Nick’s and Finn’s and Mickey’s boys were in the arcade behind us playing Pop-A-Shot basketball and doing dance routines, and from their constant screaming, it sounded like they were going completely freaking nuts. But Nick and Finn and Mickey didn’t seem to even notice, let alone mind, so who was I to point it out?
The Mets had the bases loaded in the seventh with one out, but as I watched, the Yankee reliever got a ground ball for a double play.
“Another, peach fuzz?” Nick said, hovering an open bottle of blue-label Johnnie Walker over the glass in front of me.
Even though it was three in the afternoon, I nodded. He poured. I sipped. I shouldn’t have, but I did.
I needed a damn drink.
Because I wasn’t feeling too hot. I still didn’t know what the hell was going on. Tapley was missing. Flat out missing. It was on the news now.

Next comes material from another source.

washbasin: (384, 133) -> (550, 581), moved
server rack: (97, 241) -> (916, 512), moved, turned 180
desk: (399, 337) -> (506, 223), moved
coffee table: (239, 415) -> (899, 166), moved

But where had he gone? No one knew. Was he on the lam? Was he coming after me? After my family? Also, Viv had gone back to being pissed at me for some reason. Probably because I could be heading for the slammer if everything came out.

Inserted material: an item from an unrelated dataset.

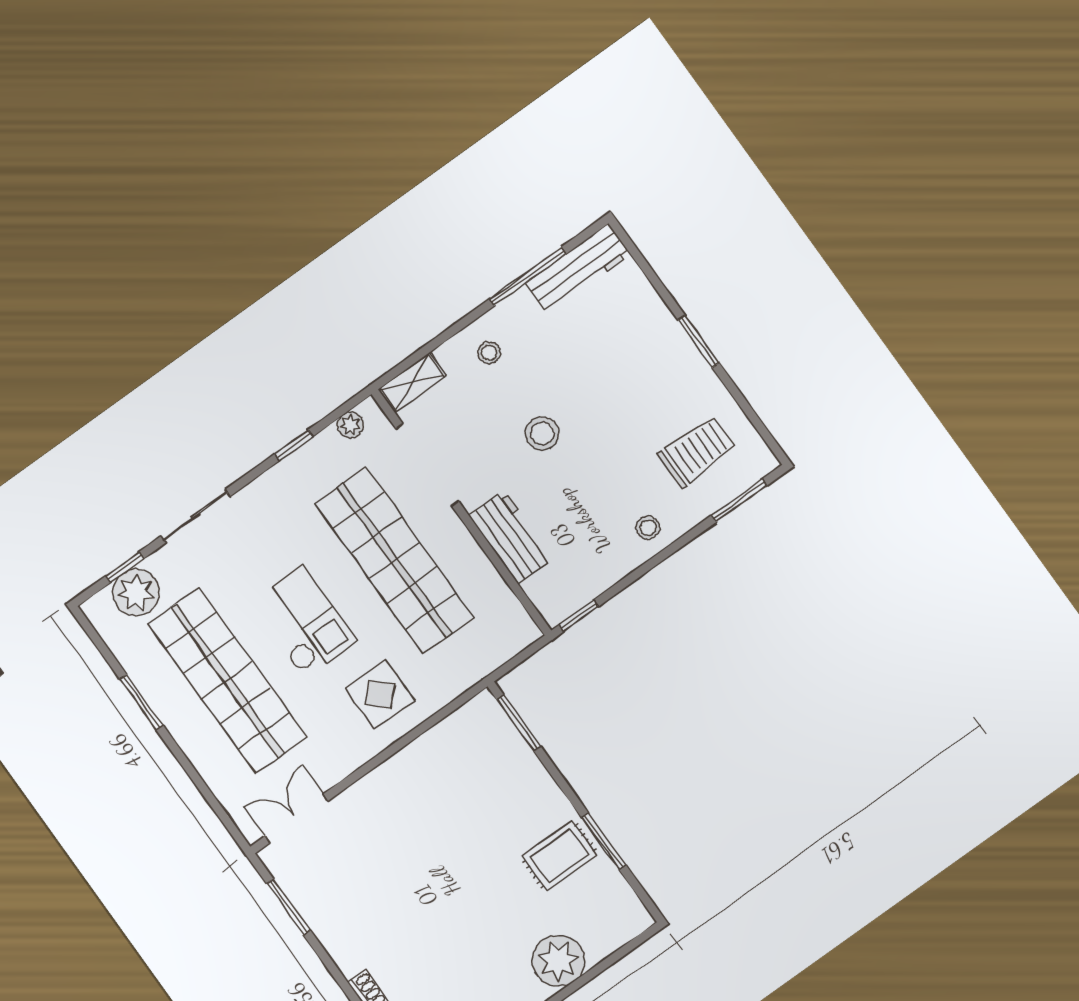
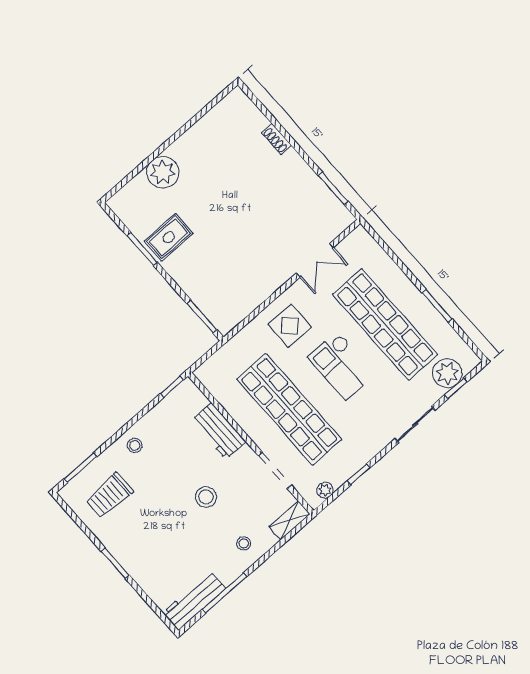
doorway: (427, 465) -> (275, 470), width x0.73
double door: (296, 819) -> (315, 260), moved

And I hadn’t heard back from Courtney or Marino or Volland yet. Was this damn case going to happen or what? Had I done all this crazy stuff for nothing?
I was pondering all these things and more when my phone rang.
It was Courtney.
“Good news,” she said.
“I like that kind. What do you have?” I said.
“You near a TV?”
“Yes.”
“Turn on Channel 8.”
I grabbed the remote.
“Hey!” everybody yelled when I changed the channel.
On Channel 8, there was some kind of press conference, a podium with a woman behind it.
It was my buddy Katrina Volland, the assistant district attorney.
I turned up the volume.
“Thank you, everyone,” she said. “I called this press conference on behalf of the Suffolk County District Attorney’s Office. We are pleased to announce that due to new evidence received by our office, it is our intention to retry Hailey Sutton for the murder of Noah Sutton. We will not be taking questions at this time. Thank you.”
“What? Hailey the witch! Dad’s case? Does this mean what I think it means?” Finn said, jumping up.